EXERCISE: Every line below is to be set down again exactly; any image stays out.

Saved data entries:
——————————

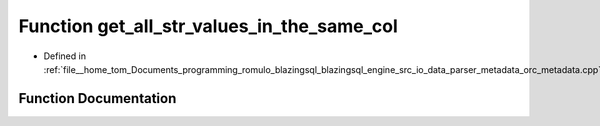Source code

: .. _exhale_function_orc__metadata_8cpp_1abf582c72cc7b89dd926de49c0e12627c:

Function get_all_str_values_in_the_same_col
===========================================

- Defined in :ref:`file__home_tom_Documents_programming_romulo_blazingsql_blazingsql_engine_src_io_data_parser_metadata_orc_metadata.cpp`


Function Documentation
----------------------


.. doxygenfunction:: get_all_str_values_in_the_same_col(std::vector<std::vector<std::string>>&, std::size_t)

——————————

EXERCISE OUTPUT:
Source code

: .. _exhale_function_orc__metadata_8cpp_1abf582c72cc7b89dd926de49c0e12627c:

Function get_all_str_values_in_the_same_col
===========================================

- Defined in :ref:`file__home_tom_Documents_programming_romulo_blazingsql_blazingsql_engine_src_io_data_parser_metadata_orc_metadata.cpp`


Function Documentation
----------------------


.. doxygenfunction:: get_all_str_values_in_the_same_col(std::vector<std::vector<std::string>>&, std::size_t)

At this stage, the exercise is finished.